Exercices
A – Traduisez en anglais cette phrase du texte sur Mame Abdou : «Pacifique dans l’âme, Mame Abdou était un véritable régulateur social.»
B – Recopiez à l'identique le passage du texte sur Mame Abdou qui va de «On se rappelle» à «comportements et injustices.».

-------- Texte de l'exercice --------

7-Adepte de la doctrine du «tappé xol yi»
Pacifique dans l’âme, Mame Abdou était un véritable régulateur social. Il a su, tout au long de son khalifat, s’impliquer pour éviter que le Sénégal bascule dans le chaos. «Mame Abdou» avait le don de désamorcer des bombes sociales. À chaque fois que le Sénégal était au bord de l’embrasement, il montait au créneau pour sauver la situation. Les Sénégalais, confrontés aux affres d’un quotidien plus dur que jamais, à une mal-gouvernance latente, à une dégradation des mœurs, à des inondations, à des coupures intempestives d’électricité, à un coût élevé de la vie…, ont l’esprit tourné vers le patriarche de Tivaouane. Ce n’est pas un hasard si les Sénégalais étaient unanimes à reconnaître son mérite. Tellement il avait le talent inné de fédérer les énergies. Chantre du «Tappé xol yi», son ombre plane, en ces périodes de doute et d’incertitude, sur le Sénégal. Aux dépenses faramineuses du pouvoir. Aux coupures intempestives d’électricité, aux détournements tous azimuts, aux inondations avec leurs cortèges de manifestations, au coût élevé de la vie, aux dépenses de prestige des tenants du pouvoir, à la prolifération des accouplements contre-nature et autres dégradations des mœurs, Mame Abdou se serait, sans nul doute, emparé de son bâton de pèlerin pour appeler les uns et les autres au retour à Dieu.
8 – Il avait dit non au “Lambada”
On se rappelle qu’au moment où la lambada (cette danse salace et impudique) faisait fureur, Mame Abdou s’était rendu personnellement au Palais de la République un soir pour solliciter l’implication du Président Abdou Diouf pour la faire interdire. Il avait obtenu gain de cause. Aussi, en fervent partisan de la paix, il s’était régulièrement investi pour appeler à l’union des cœurs et des esprits pour un climat social serein. Il est régulièrement monté au créneau pour apaiser les esprits, dénoncer certains comportements et injustices.

-------- Données fournies --------

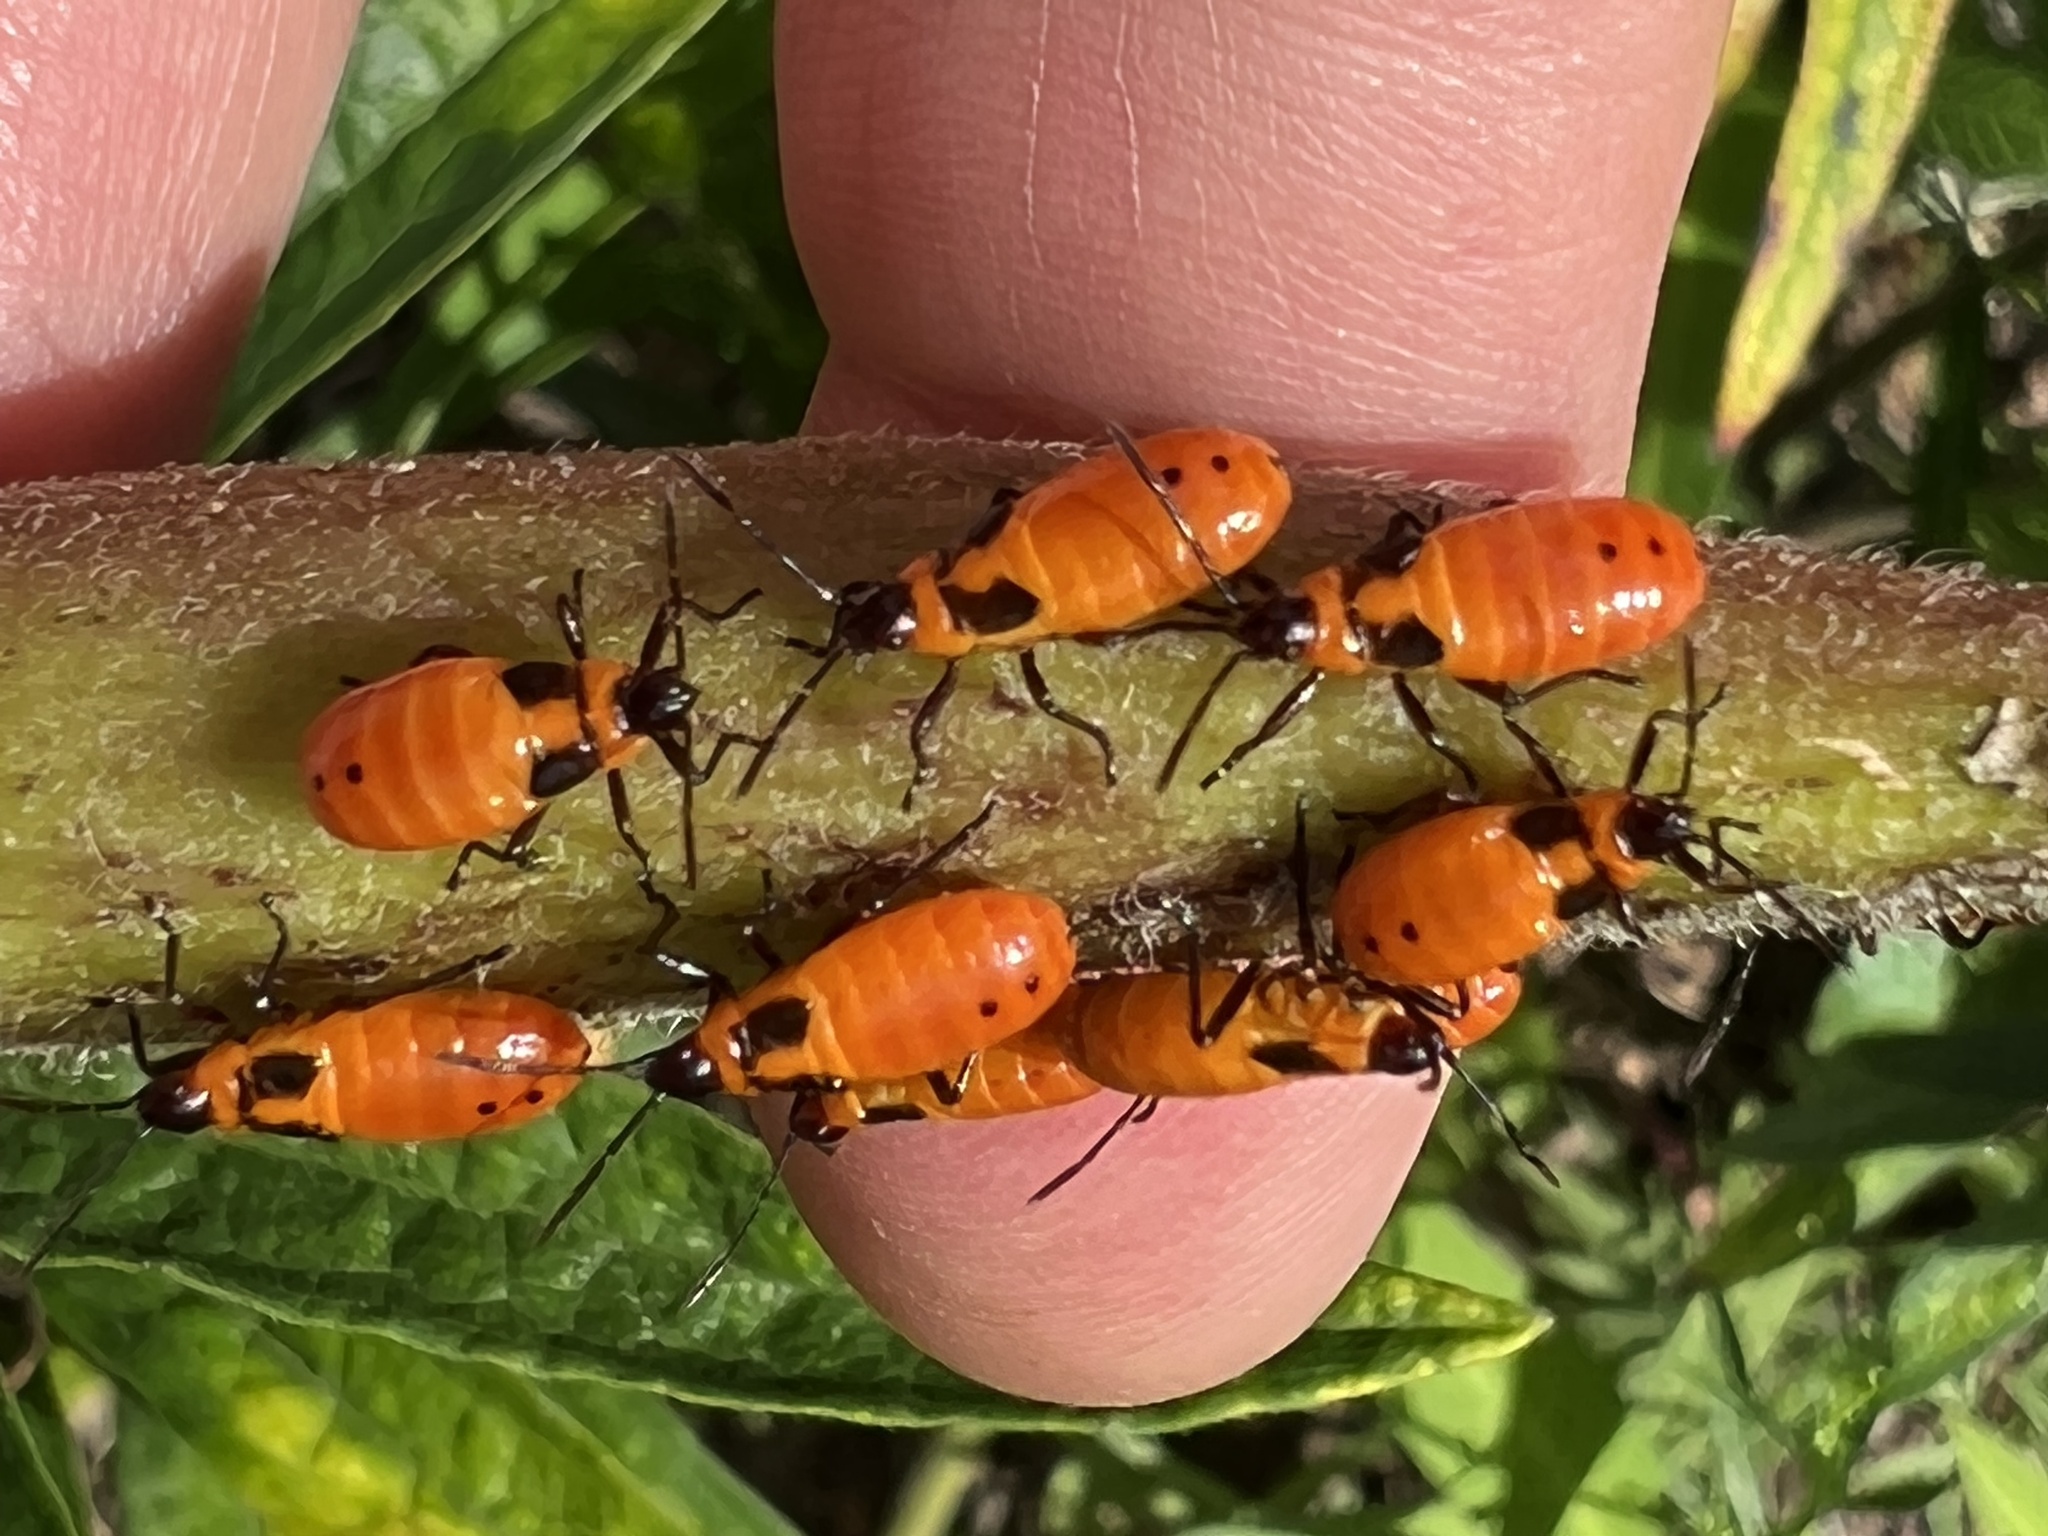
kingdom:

--------

Réponses
A – Peaceful at heart, Mame Abdou was a true social regulator.

B –
On se rappelle qu’au moment où la lambada (cette danse salace et impudique) faisait fureur, Mame Abdou s’était rendu personnellement au Palais de la République un soir pour solliciter l’implication du Président Abdou Diouf pour la faire interdire. Il avait obtenu gain de cause. Aussi, en fervent partisan de la paix, il s’était régulièrement investi pour appeler à l’union des cœurs et des esprits pour un climat social serein. Il est régulièrement monté au créneau pour apaiser les esprits, dénoncer certains comportements et injustices.